The private clinics are operating in a health-care system struggling to provide service to many uninsured and poor patients. Private clinics increasingly have been called on to help as the county curtails public services.
They are spread out all over the county, but on the Eastside, the cuts in public-private partnership funds come sandwiched between the closure of several clinics earlier this year and the looming closure of a community institution.
Earlier this year, the financially troubled Community Health Foundation closed the last two in a network of 13 clinics that once took in several hundred thousand patients each year in east and southeast Los Angeles.
The smaller Plaza Community Center closed its two locations on the Eastside and in Alhambra even before finding out what kinds of cuts it would face.
“It was an excruciating decision to close our [clinics], and we did it because that was the only way to protect our [other] services,” said Patricia Costales, Plaza’s chief executive.
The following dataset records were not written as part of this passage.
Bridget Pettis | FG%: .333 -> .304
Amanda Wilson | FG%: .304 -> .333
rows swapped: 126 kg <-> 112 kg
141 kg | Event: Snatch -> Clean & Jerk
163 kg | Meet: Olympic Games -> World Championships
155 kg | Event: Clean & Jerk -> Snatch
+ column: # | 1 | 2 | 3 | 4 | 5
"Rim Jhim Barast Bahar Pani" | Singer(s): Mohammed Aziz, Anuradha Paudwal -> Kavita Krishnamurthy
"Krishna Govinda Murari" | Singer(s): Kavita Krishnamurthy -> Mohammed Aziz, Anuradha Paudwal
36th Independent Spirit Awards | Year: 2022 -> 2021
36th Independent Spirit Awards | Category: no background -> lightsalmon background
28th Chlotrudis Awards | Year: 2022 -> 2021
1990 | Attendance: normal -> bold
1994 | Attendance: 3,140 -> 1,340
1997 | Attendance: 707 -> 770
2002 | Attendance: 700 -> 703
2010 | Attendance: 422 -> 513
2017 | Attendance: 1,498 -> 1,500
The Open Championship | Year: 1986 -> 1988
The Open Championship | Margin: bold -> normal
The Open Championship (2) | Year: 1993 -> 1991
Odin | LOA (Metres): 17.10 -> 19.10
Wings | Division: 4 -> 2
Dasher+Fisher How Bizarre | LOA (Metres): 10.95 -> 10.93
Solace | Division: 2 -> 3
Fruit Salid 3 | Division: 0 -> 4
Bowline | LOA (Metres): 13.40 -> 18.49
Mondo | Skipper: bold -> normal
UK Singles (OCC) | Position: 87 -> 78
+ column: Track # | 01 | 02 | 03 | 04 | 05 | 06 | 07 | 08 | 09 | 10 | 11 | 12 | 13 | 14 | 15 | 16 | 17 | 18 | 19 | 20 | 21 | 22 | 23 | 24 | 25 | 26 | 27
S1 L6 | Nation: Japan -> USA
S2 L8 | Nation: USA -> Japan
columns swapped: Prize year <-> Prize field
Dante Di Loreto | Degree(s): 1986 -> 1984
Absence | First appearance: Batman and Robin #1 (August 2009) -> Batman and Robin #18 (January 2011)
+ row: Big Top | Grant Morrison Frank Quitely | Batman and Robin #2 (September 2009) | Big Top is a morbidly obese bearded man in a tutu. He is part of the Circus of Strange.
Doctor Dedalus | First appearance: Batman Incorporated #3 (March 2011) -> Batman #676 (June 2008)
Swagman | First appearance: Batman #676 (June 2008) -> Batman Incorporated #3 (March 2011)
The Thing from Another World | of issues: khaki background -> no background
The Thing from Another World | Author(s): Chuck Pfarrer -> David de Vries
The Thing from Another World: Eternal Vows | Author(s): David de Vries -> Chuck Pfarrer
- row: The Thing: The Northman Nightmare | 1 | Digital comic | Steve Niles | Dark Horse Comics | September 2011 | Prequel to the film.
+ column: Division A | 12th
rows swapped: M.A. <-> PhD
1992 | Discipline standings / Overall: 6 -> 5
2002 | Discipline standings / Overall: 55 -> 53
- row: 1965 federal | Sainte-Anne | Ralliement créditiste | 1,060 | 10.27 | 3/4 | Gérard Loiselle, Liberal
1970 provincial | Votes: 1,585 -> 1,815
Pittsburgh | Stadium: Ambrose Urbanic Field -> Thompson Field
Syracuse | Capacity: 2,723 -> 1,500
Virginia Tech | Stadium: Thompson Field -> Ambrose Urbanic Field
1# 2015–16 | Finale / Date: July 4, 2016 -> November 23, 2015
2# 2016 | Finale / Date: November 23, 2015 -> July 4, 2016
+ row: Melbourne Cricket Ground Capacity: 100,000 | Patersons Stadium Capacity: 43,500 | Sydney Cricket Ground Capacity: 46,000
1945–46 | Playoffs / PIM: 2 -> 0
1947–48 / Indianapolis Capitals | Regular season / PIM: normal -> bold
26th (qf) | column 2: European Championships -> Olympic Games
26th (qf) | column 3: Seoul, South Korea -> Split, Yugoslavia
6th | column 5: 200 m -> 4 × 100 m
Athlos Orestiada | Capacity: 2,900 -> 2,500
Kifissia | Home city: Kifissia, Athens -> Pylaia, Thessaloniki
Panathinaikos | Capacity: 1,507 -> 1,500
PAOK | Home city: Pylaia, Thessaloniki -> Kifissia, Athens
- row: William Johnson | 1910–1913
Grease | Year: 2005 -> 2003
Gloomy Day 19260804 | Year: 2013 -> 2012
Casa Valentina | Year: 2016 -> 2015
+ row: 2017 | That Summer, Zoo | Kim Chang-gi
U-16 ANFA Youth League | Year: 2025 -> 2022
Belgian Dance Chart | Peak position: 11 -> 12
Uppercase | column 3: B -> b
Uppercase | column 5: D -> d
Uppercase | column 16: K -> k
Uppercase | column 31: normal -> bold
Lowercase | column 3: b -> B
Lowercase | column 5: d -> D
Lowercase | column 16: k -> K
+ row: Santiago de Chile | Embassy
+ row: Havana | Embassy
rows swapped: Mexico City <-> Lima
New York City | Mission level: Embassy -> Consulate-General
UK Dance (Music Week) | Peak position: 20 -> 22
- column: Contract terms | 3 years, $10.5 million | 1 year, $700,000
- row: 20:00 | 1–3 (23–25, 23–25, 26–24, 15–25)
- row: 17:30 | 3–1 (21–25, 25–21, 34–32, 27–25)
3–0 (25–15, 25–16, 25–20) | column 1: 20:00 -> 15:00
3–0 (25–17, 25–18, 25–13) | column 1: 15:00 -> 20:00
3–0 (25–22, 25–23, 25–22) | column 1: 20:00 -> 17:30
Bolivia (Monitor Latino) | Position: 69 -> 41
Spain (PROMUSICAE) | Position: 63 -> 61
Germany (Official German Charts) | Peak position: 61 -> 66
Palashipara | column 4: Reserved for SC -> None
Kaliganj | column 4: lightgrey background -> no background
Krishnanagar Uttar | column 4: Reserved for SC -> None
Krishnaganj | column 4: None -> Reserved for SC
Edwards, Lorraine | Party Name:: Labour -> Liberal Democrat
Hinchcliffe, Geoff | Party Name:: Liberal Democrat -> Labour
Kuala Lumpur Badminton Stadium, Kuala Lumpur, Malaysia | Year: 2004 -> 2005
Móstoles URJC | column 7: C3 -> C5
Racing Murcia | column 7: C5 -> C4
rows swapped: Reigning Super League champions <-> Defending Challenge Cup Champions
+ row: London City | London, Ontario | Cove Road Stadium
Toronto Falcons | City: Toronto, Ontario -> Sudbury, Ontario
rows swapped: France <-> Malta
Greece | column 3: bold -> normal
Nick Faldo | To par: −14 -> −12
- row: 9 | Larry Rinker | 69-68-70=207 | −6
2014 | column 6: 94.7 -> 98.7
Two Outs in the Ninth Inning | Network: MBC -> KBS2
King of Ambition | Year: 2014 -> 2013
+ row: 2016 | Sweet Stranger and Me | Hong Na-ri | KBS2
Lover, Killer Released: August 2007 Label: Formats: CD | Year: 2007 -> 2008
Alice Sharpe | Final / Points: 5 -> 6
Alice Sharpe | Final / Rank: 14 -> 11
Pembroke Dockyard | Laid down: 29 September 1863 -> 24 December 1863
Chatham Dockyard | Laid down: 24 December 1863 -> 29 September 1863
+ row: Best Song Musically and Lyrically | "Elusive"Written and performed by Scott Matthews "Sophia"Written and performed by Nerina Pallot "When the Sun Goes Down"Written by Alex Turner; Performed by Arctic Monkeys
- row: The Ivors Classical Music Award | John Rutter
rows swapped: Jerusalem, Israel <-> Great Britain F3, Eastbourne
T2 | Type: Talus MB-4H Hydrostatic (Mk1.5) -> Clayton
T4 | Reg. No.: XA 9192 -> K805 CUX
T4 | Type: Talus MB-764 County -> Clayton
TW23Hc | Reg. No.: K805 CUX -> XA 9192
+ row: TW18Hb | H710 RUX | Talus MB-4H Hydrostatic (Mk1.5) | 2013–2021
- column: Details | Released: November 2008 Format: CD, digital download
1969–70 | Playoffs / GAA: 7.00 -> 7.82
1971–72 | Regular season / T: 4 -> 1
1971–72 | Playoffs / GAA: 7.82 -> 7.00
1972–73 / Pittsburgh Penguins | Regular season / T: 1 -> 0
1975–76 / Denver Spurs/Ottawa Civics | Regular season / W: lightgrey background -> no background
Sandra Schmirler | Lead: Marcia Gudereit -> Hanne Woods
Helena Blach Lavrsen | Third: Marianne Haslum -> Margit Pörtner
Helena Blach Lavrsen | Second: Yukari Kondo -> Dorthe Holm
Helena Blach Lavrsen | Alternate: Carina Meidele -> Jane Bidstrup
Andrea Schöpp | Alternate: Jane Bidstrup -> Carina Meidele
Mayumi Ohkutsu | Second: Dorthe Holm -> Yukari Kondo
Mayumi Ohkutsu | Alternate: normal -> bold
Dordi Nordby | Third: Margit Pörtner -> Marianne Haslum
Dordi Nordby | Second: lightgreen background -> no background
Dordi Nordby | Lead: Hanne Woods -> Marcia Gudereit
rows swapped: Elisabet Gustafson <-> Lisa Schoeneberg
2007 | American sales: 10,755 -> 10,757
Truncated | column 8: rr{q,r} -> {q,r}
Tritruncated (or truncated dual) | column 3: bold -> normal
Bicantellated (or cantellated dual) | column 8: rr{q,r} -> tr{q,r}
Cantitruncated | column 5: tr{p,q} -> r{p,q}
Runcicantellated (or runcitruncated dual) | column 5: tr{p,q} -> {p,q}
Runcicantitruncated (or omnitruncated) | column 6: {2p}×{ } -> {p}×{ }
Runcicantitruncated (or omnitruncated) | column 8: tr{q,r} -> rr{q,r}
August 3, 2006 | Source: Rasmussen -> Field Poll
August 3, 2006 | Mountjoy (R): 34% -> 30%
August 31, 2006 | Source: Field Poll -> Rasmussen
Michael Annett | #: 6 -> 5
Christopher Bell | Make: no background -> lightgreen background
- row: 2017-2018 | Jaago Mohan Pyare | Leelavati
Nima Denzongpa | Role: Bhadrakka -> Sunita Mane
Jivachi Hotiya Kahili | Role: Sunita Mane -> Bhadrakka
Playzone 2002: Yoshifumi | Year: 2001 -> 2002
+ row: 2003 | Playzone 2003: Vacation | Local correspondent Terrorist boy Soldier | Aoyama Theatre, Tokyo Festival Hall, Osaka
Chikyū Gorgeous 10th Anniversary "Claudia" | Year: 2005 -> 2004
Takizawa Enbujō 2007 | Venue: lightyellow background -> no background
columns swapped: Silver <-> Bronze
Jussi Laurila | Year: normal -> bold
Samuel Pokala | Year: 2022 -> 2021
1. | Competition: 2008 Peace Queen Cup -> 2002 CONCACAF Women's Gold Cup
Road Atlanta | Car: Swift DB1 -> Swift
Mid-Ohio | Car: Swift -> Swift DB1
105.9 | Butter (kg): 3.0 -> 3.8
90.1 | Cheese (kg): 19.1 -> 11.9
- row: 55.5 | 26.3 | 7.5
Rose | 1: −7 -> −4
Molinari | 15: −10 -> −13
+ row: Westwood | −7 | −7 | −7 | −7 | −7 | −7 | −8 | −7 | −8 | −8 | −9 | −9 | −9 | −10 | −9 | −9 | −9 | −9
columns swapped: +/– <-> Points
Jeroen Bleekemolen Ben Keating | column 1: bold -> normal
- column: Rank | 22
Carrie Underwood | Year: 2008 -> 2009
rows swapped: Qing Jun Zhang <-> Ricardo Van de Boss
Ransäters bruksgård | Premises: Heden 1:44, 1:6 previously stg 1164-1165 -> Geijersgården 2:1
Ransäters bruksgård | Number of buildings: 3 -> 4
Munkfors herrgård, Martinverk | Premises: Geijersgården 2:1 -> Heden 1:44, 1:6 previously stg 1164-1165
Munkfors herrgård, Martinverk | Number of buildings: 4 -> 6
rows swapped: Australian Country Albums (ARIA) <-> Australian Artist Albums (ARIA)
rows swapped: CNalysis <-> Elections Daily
And in the next round of cuts, the Edward R. Roybal Comprehensive Health Center is one of the county’s facilities recommended for closure.
“We are working very hard to keep the East L.A. clinic open,” said Terry A. Bonecutter, president of QueensCare Family Clinics, a county strategic partner whose funds were cut from $7.4 million to $4.7 million this year.
Some leaders say the cuts in public-private partnership funding adds to the overall decline in the availability of health care for the poor.
“It’s not even what it’s doing to our agency; it’s what it’s doing to the community,” said Barbara Kappos, director of Bienvenidos Family Services on the Eastside.
Some of the clinics are hoping for help from foundations, but many of those institutions structure their grants to favor innovative programs as opposed to filling in for government cuts.
“I think we have a role to play, but it isn’t to take up the slack where the public sector has made their cuts in direct services,” said Alicia Lara, vice president of programs for the California Endowment.